We classified retention mechanisms of duplicate genes in our dataset using the CDROM R package [96], which implements Assis and Bachtrog’s phylogenetic approach [20]. In particular, CDROM takes as input tables of expression measurements for multiple conditions in two sister species, lists of orthologous single-copy genes in the two sisters, and a list of parent and child duplicate gene pairs in one sister and their ancestral genes in the second sister. We used B. distachyon as the sister species to O. sativa japonica and S. bicolor and applied CDROM to the RNA-seq data described above, which consists of log-transformed TPMs for genes in nine tissues of B. distachyon, O. sativa japonica, and S. bicolor [49]. CDROM first calculates Euclidian distances between expression profiles of orthologous single-copy genes (ES1, S2), expression profiles of parent and child duplicate genes and the ancestral gene (EP, A and EC, A), and combined expression profiles of both duplicate genes and the ancestral gene (EP + C, A). Next, it uses a user-specific cutoff for ES1, S2 (Ediv) to classify retention mechanisms of duplicates. Specifically, duplicates with EP, A ≤ Ediv and EC, A ≤ Ediv are classified as functionally conserved; those with either EP, A ≤ Ediv and EC, A > Ediv or EC, A ≤ Ediv and EP, A > Ediv as neofunctionalized; those with EP, A > Ediv, EC, A > Ediv, and EP + C, A ≤ Ediv as subfunctionalized, and those with EP, A > Ediv, EC, A > Ediv and EP + C, A > Ediv as specialized. We used distributions of Euclidian distances between gene expression profiles to choose Ediv for each species (Additional file 2: Figure S2).
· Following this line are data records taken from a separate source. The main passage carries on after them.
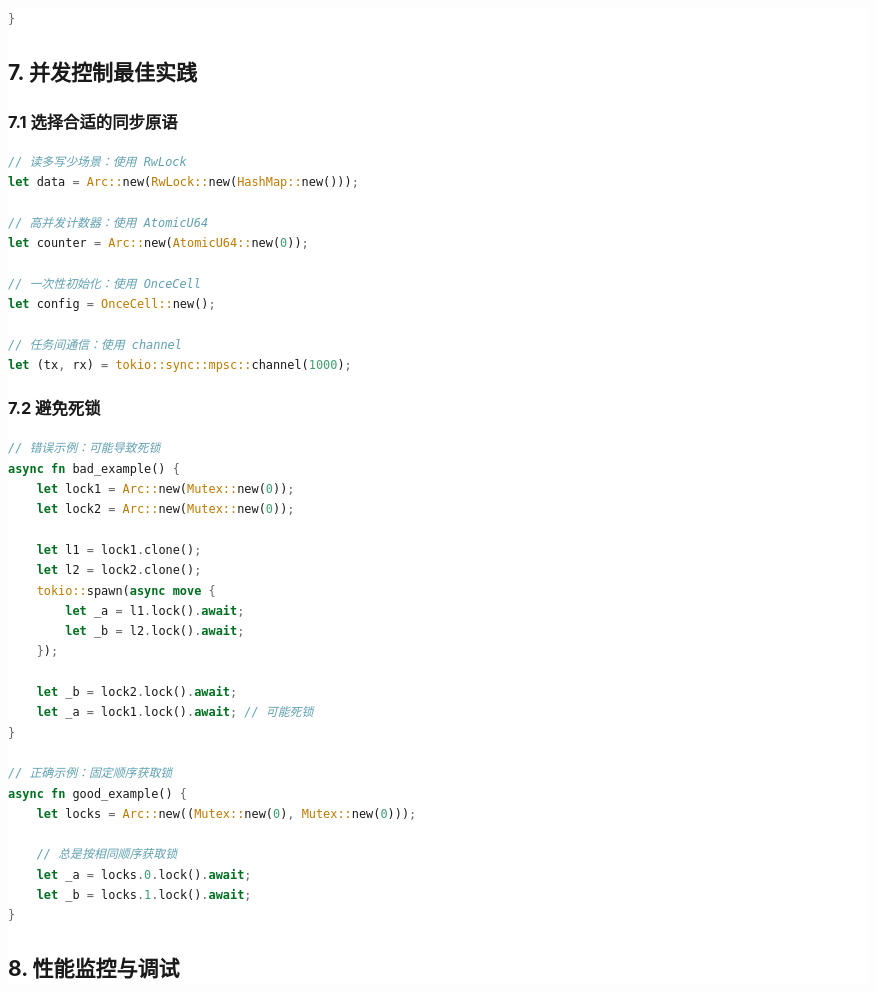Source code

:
 ```rust
}
```

## 7. 并发控制最佳实践

### 7.1 选择合适的同步原语

```rust
// 读多写少场景：使用 RwLock
let data = Arc::new(RwLock::new(HashMap::new()));

// 高并发计数器：使用 AtomicU64
let counter = Arc::new(AtomicU64::new(0));

// 一次性初始化：使用 OnceCell
let config = OnceCell::new();

// 任务间通信：使用 channel
let (tx, rx) = tokio::sync::mpsc::channel(1000);
```

### 7.2 避免死锁

```rust
// 错误示例：可能导致死锁
async fn bad_example() {
    let lock1 = Arc::new(Mutex::new(0));
    let lock2 = Arc::new(Mutex::new(0));
    
    let l1 = lock1.clone();
    let l2 = lock2.clone();
    tokio::spawn(async move {
        let _a = l1.lock().await;
        let _b = l2.lock().await;
    });
    
    let _b = lock2.lock().await;
    let _a = lock1.lock().await; // 可能死锁
}

// 正确示例：固定顺序获取锁
async fn good_example() {
    let locks = Arc::new((Mutex::new(0), Mutex::new(0)));
    
    // 总是按相同顺序获取锁
    let _a = locks.0.lock().await;
    let _b = locks.1.lock().await;
}
```

## 8. 性能监控与调试
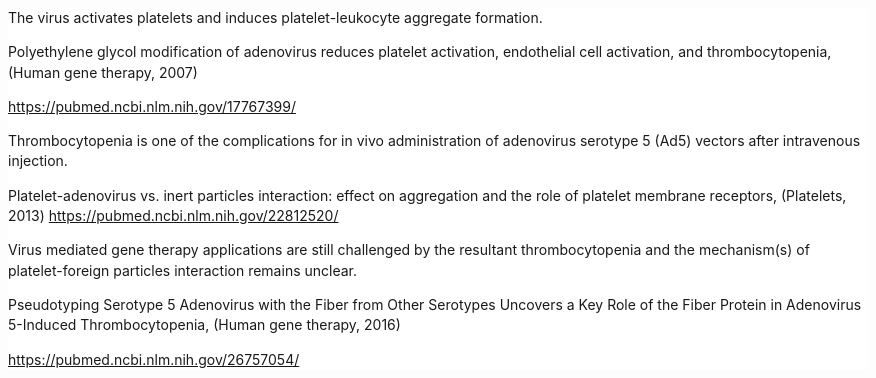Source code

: The virus activates platelets and induces platelet-leukocyte aggregate formation.

Polyethylene glycol modification of adenovirus reduces platelet activation, endothelial cell activation, and thrombocytopenia, (Human gene therapy, 2007)

https://pubmed.ncbi.nlm.nih.gov/17767399/

Thrombocytopenia is one of the complications for in vivo administration of adenovirus serotype 5 (Ad5) vectors after intravenous injection. 

Platelet-adenovirus vs. inert particles interaction: effect on aggregation and the role of platelet membrane receptors, (Platelets, 2013)
https://pubmed.ncbi.nlm.nih.gov/22812520/

Virus mediated gene therapy applications are still challenged by the resultant thrombocytopenia and the mechanism(s) of platelet-foreign particles interaction remains unclear. 

Pseudotyping Serotype 5 Adenovirus with the Fiber from Other Serotypes Uncovers a Key Role of the Fiber Protein in Adenovirus 5-Induced Thrombocytopenia, (Human gene therapy, 2016)

https://pubmed.ncbi.nlm.nih.gov/26757054/

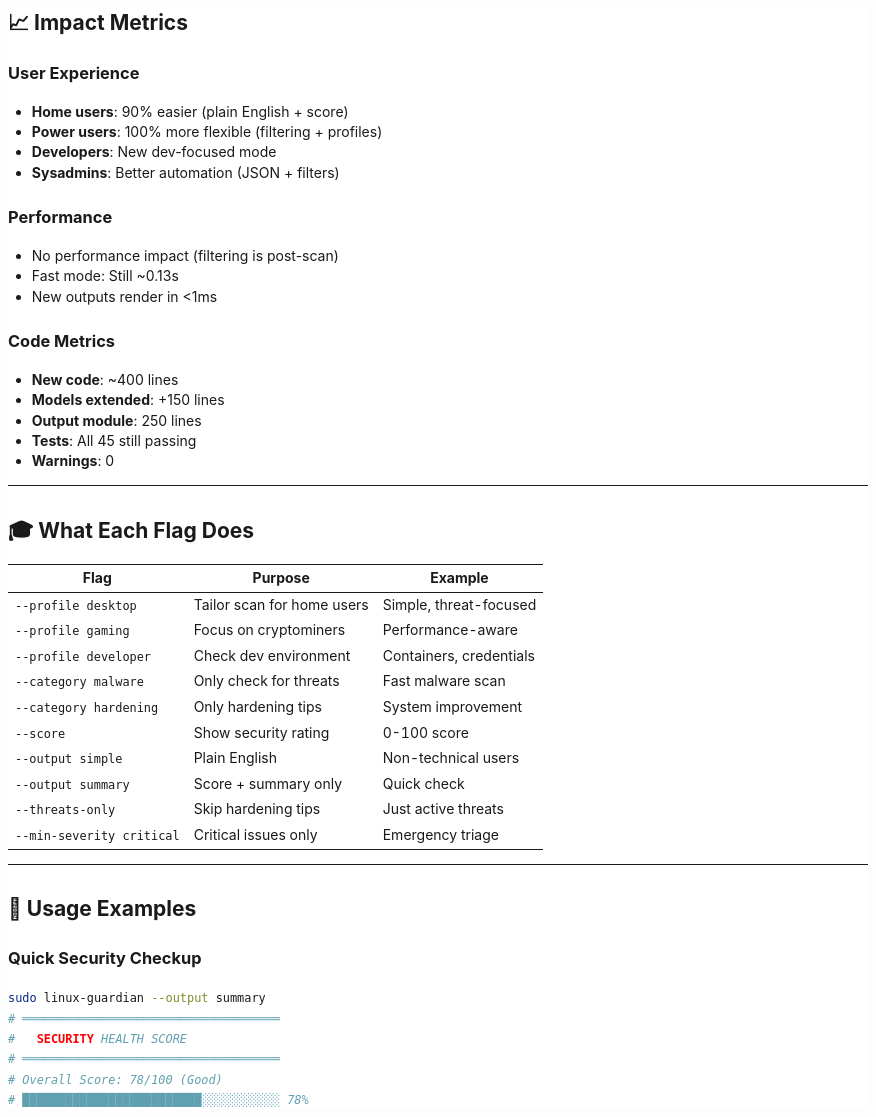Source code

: 
## 📈 Impact Metrics

### User Experience
- **Home users**: 90% easier (plain English + score)
- **Power users**: 100% more flexible (filtering + profiles)
- **Developers**: New dev-focused mode
- **Sysadmins**: Better automation (JSON + filters)

### Performance
- No performance impact (filtering is post-scan)
- Fast mode: Still ~0.13s
- New outputs render in <1ms

### Code Metrics
- **New code**: ~400 lines
- **Models extended**: +150 lines
- **Output module**: 250 lines
- **Tests**: All 45 still passing
- **Warnings**: 0

---

## 🎓 What Each Flag Does

| Flag | Purpose | Example |
|------|---------|---------|
| `--profile desktop` | Tailor scan for home users | Simple, threat-focused |
| `--profile gaming` | Focus on cryptominers | Performance-aware |
| `--profile developer` | Check dev environment | Containers, credentials |
| `--category malware` | Only check for threats | Fast malware scan |
| `--category hardening` | Only hardening tips | System improvement |
| `--score` | Show security rating | 0-100 score |
| `--output simple` | Plain English | Non-technical users |
| `--output summary` | Score + summary only | Quick check |
| `--threats-only` | Skip hardening tips | Just active threats |
| `--min-severity critical` | Critical issues only | Emergency triage |

---

## 🚀 Usage Examples

### Quick Security Checkup
```bash
sudo linux-guardian --output summary
# ════════════════════════════════════
#   SECURITY HEALTH SCORE
# ════════════════════════════════════
# Overall Score: 78/100 (Good)
# █████████████████████████░░░░░░░░░░░ 78%
```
Determination of DNA- and RNA-mediated duplication mechanisms

Exon counts for parent and child duplicates were obtained from genome annotation files (B. distachyon version 1.2 [87], O. sativa japonica version 1.0 [88], and S. bicolor version 1.4 [47]) downloaded from the PLAZA 3.0 database [50]. The child was considered as arising through DNA-mediated duplication when the parent and child copies both have multiple exons, and through RNA-mediated duplication when the parent copy has multiple exons and the child copy has one exon. When both the parent and child have one exon, the mechanism was considered to be unknown (43 pairs in B. distachyon, 39 pairs in O. sativa japonica, and 50 pairs in S. bicolor). Genes with unknown duplication mechanisms genes were not used in the analysis presented in Table 2.

Statistical analyses

We performed all statistical analyses in the R software environment [97]. χ2 tests were used to compare observed and expected DNA- and RNA-mediated duplicates retained through different mechanisms (Table 2), as well as observed and expected retention mechanisms of duplicates in different age groups (Additional file 2: Tables S4–6). Expected counts of DNA- and RNA-mediate duplicates were obtained by multiplying the number of duplicates retained by each mechanism by total proportions of DNA- and RNA-mediated duplicates, respectively. Expected counts of retention mechanisms of duplicates in different age groups were obtained by multiplying the number of duplicates retained by each mechanism by total proportions of duplicates in different age groups. Significance of Pearson’s correlation coefficients depicted in Fig. 2 were assessed via Student’s t tests. Two-tailed binomial tests were implemented to compare observed counts of highest-expressed duplicates relative to their expected probabilities. Each binomial test was performed by setting the number of trials as the total number of duplicates, the number of successes as the number of highest-expressed duplicates in the tissue of interest, and the probability of success as the frequency of single-copy genes in the tissue of interest. P-values from binomial tests were Bonferroni-adjusted to correct for the nine comparisons performed.